No puedo acercarme más porque… no tengo autocontrol a tu alrededor.
Sus labios se entreabrieron ligeramente, y una sonrisa floreció en su rostro.
—Ravok… —susurró ella.
Cerró la puerta tras de sí con cuidado, aislando el mundo exterior, envolviendo la habitación en privacidad.
—Por supuesto —dijo—.
Solo tú.
La mirada de Sera sostuvo la de él, ahora firme, intrépida y, sin embargo, tierna.
—Solo he conocido a un ser sin autocontrol —murmuró, con los ojos brillantes de afecto.
Se le escapó una corta risa.
—Eres magnífica.
Perfecta.
Hermosa… y tu aroma, sobre todo ahora… no puede ser ignorado.
Sera inclinó la cabeza.
—¿Por qué estás…?
—Eric está bien —la interrumpió—.
Si eso es lo que te preocupa.
—Me preocupo por los dos —susurró ella.
Hizo ademán de dar un paso, pero se detuvo a mitad de camino.
Se plantó con firmeza.
Su mandíbula se tensó.
—Ravok, puedes acercarte —dijo ella, dando un pequeño paso adelante—.
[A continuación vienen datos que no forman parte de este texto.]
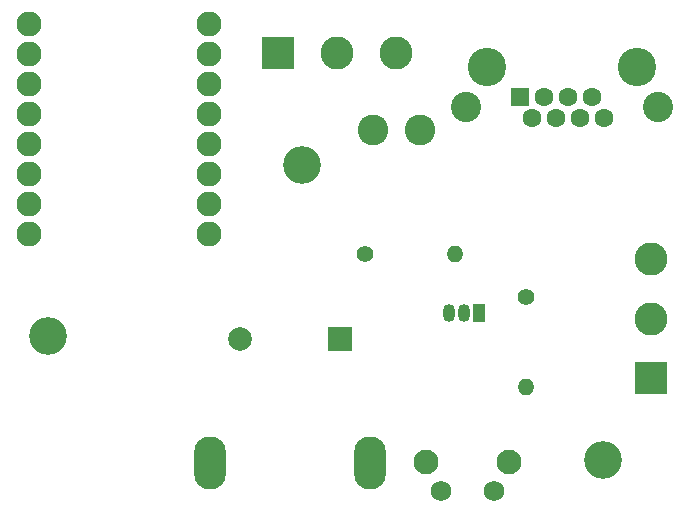
<source format=gbr>
%TF.GenerationSoftware,KiCad,Pcbnew,8.0.6*%
%TF.CreationDate,2025-03-17T22:04:28-06:00*%
%TF.ProjectId,Eli-Neopixel,456c692d-4e65-46f7-9069-78656c2e6b69,rev?*%
%TF.SameCoordinates,Original*%
%TF.FileFunction,Soldermask,Top*%
%TF.FilePolarity,Negative*%
%FSLAX46Y46*%
G04 Gerber Fmt 4.6, Leading zero omitted, Abs format (unit mm)*
G04 Created by KiCad (PCBNEW 8.0.6) date 2025-03-17 22:04:28*
%MOMM*%
%LPD*%
G01*
G04 APERTURE LIST*
G04 Aperture macros list*
%AMRoundRect*
0 Rectangle with rounded corners*
0 $1 Rounding radius*
0 $2 $3 $4 $5 $6 $7 $8 $9 X,Y pos of 4 corners*
0 Add a 4 corners polygon primitive as box body*
4,1,4,$2,$3,$4,$5,$6,$7,$8,$9,$2,$3,0*
0 Add four circle primitives for the rounded corners*
1,1,$1+$1,$2,$3*
1,1,$1+$1,$4,$5*
1,1,$1+$1,$6,$7*
1,1,$1+$1,$8,$9*
0 Add four rect primitives between the rounded corners*
20,1,$1+$1,$2,$3,$4,$5,0*
20,1,$1+$1,$4,$5,$6,$7,0*
20,1,$1+$1,$6,$7,$8,$9,0*
20,1,$1+$1,$8,$9,$2,$3,0*%
G04 Aperture macros list end*
%ADD10C,1.750000*%
%ADD11C,2.100000*%
%ADD12C,2.600000*%
%ADD13C,2.109000*%
%ADD14R,2.800000X2.800000*%
%ADD15C,2.800000*%
%ADD16C,1.400000*%
%ADD17O,1.400000X1.400000*%
%ADD18C,3.200000*%
%ADD19R,2.000000X2.000000*%
%ADD20O,2.720000X4.500000*%
%ADD21C,2.000000*%
%ADD22C,2.559000*%
%ADD23C,1.602000*%
%ADD24RoundRect,0.102000X0.699000X0.699000X-0.699000X0.699000X-0.699000X-0.699000X0.699000X-0.699000X0*%
%ADD25C,3.250000*%
%ADD26R,1.050000X1.500000*%
%ADD27O,1.050000X1.500000*%
G04 APERTURE END LIST*
D10*
%TO.C,SW1*%
X157775000Y-88137500D03*
X162275000Y-88137500D03*
D11*
X156515000Y-85647500D03*
X163525000Y-85647500D03*
%TD*%
D12*
%TO.C,PWR_ON1*%
X156000000Y-57500000D03*
%TD*%
D13*
%TO.C,U1*%
X138120000Y-51140000D03*
X122880000Y-66380000D03*
X122880000Y-63840000D03*
X122880000Y-61300000D03*
X122880000Y-58760000D03*
X122880000Y-56220000D03*
X122880000Y-53680000D03*
X122880000Y-51140000D03*
X138120000Y-48600000D03*
X122880000Y-48600000D03*
X138120000Y-56220000D03*
X138120000Y-53680000D03*
X138120000Y-58760000D03*
X138120000Y-61300000D03*
X138120000Y-63840000D03*
X138120000Y-66380000D03*
%TD*%
D14*
%TO.C,NeopixelInterface1*%
X175595000Y-78500000D03*
D15*
X175595000Y-73500000D03*
X175595000Y-68500000D03*
%TD*%
D16*
%TO.C,R1*%
X165000000Y-71690000D03*
D17*
X165000000Y-79310000D03*
%TD*%
D18*
%TO.C,H1*%
X124500000Y-75000000D03*
%TD*%
%TO.C,H2*%
X146000000Y-60500000D03*
%TD*%
%TO.C,H3*%
X171500000Y-85500000D03*
%TD*%
D19*
%TO.C,RV1*%
X149250000Y-75250000D03*
D20*
X151750000Y-85750000D03*
X138250000Y-85750000D03*
D21*
X140750000Y-75250000D03*
%TD*%
D22*
%TO.C,J1*%
X176150000Y-55610000D03*
X159890000Y-55610000D03*
D23*
X171580000Y-56500000D03*
X170560000Y-54720000D03*
X169540000Y-56500000D03*
X168520000Y-54720000D03*
X167500000Y-56500000D03*
X166480000Y-54720000D03*
X165460000Y-56500000D03*
D24*
X164440000Y-54720000D03*
D25*
X161670000Y-52180000D03*
X174370000Y-52180000D03*
%TD*%
D12*
%TO.C,GND1*%
X152000000Y-57500000D03*
%TD*%
D14*
%TO.C,PSU1*%
X144000000Y-51000000D03*
D15*
X149000000Y-51000000D03*
X154000000Y-51000000D03*
%TD*%
D16*
%TO.C,R2*%
X151380000Y-68000000D03*
D17*
X159000000Y-68000000D03*
%TD*%
D26*
%TO.C,Q1*%
X161000000Y-73000000D03*
D27*
X159730000Y-73000000D03*
X158460000Y-73000000D03*
%TD*%
M02*

</source>
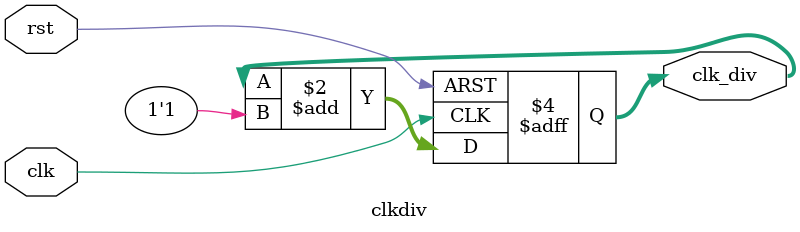
<source format=v>
`timescale 1ns / 1ps

module clkdiv(
    input wire clk,
	input wire rst,
	output reg[31:0] clk_div
    );
    //used in simulation
    initial begin
        clk_div = 0;
    end
    //clock divider   
   always @(posedge clk or posedge rst) begin
      if (rst) clk_div <= 0;
      else clk_div <= clk_div + 1'b1;
   end
endmodule


</source>
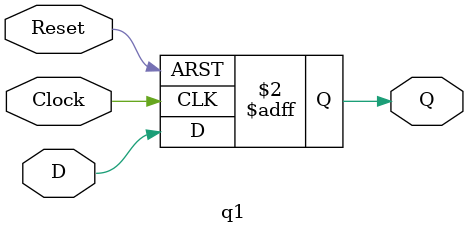
<source format=v>
module q1(D, Clock, Reset, Q);
input D, Clock, Reset;
output Q;
reg Q;
always @(negedge Clock or posedge Reset)
	begin
		if(Reset)
			Q <= 0;
		else
			Q <= D;
	end
endmodule

</source>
Necesito tocarte, necesito sentirte.
Me has dado el susto de mi vida y necesito saber que no es solo mi mente la que te está inventando.
—Sera…
—Solo dame la mano —suplicó, acercándose aún más, sus dedos temblorosos extendiéndose—.
Solo tu mano.
Es todo lo que pido.
—Sus ojos brillaban, relucientes de lágrimas no derramadas, un frágil faro que lo llamaba.
Ravok inhaló profundamente.
Luego, avanzó, extendiendo una mano hacia ella.
Sera la tomó de inmediato, con la palma delicada y cálida contra la de él, empequeñecida pero de alguna manera encajando perfectamente.
Sus dedos se entrelazaron en una comunión silenciosa.
Ella inclinó la cabeza, sus ojos encontrándose con los de él.
—¿Puedes controlarte?
—preguntó en voz baja—.
Ahí fuera… ¿puedes?
La mirada de Ravok se oscureció, las comisuras de sus labios se elevaron en la sombra de una sonrisa, pero la intensidad en sus ojos nunca flaqueó.
—Eso espero —admitió—.
Y si pierdo el control… Cyril vendrá por ti.
Ella frunció el ceño, sus labios se entreabrieron ligeramente con confusión.
—¿Por qué yo?
¿Por qué no Delilah?
Ese es el propósito de marcarla, ¿no?
¿Reclamarla como tu pareja?
Pasó un pulgar suavemente por los nudillos de ella.
—Es complicado, Sera.
Todo es un caos ahora mismo, pero estamos intentando resolverlo.
—Ravok… Charles tiene la teoría de que… podría ser su hija.
La verdadera, la que nació en la noche de la Luna de Sangre.
Yo… yo… quiero creerle, pero si esto no funciona, si es por esto que tú y Eric estáis… divididos.
—No lo es.
Es… —Ravok inhaló lentamente.
Se apartó, creando espacio entre ellos—.
Ven al espejo —le indicó.
Ella obedeció, moviéndose con cautela, con el corazón palpitando en el pecho, consciente del espacio que él exigía pero anhelando cerrarlo.
El espejo los reflejaba a ambos—.
Retírate el pelo y busca una pequeña marca en el cuello.